Once you can see it, it’s too late. When mold becomes visible, it has already found its optimal living environment and is in the process of spreading rapidly both where we can see it and where we can’t. Our instinctive feeling of disgust when we see or smell mold is a clever evolutionary design, because it can make us sick and in the worst case even poison us.
They reproduce via airborne spores. Although these spores are omnipresent in the ambient air, they are generally harmless to humans in naturally occurring concentrations. Common species found indoors include Aspergillus, Penicillium, and Stachybotrys. What we see on walls and on spoiled food is known as mold rot. Depending on the genus, this can produce significant amounts of toxic substances.

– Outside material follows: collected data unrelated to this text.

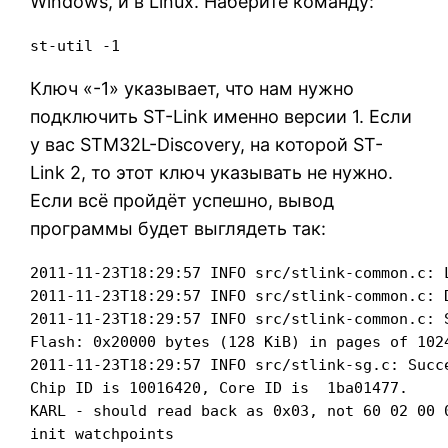
Windows, и в Linux. Наберите команду:
st-util -1
Ключ «-1» указывает, что нам нужно
подключить ST-Link именно версии 1. Если
у вас STM32L-Discovery, на которой ST-
Link 2, то этот ключ указывать не нужно.
Если всё пройдёт успешно, вывод
программы будет выглядеть так:
2011-11-23T18:29:57 INFO src/stlink-common.c: L
2011-11-23T18:29:57 INFO src/stlink-common.c: 
2011-11-23T18:29:57 INFO src/stlink-common.c: 
Flash: 0x20000 bytes (128 KiB) in pages of 1024
2011-11-23T18:29:57 INFO src/stlink-sg.c: Succ
Chip ID is 10016420, Core ID is  1ba01477.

The decomposition process also produces volatile organic substances that cause bad odors and are sometimes harmful to health.
Mold spores can trigger allergic reactions such as headaches, rhinitis, red eyes, and a runny nose. Young children’s risk of allergic asthma increases if they are permanently exposed to indoor molds.
Molds can trigger asthma attacks in people with asthmatic conditions. They can also damage the lungs, cause pneumonia and, in immunocompromised individuals, cause a condition called aspergillosis, which restricts the lung function and further weakens the immune system.
In some cases and high concentrations, molds can also cause cancer and damage the central nervous system.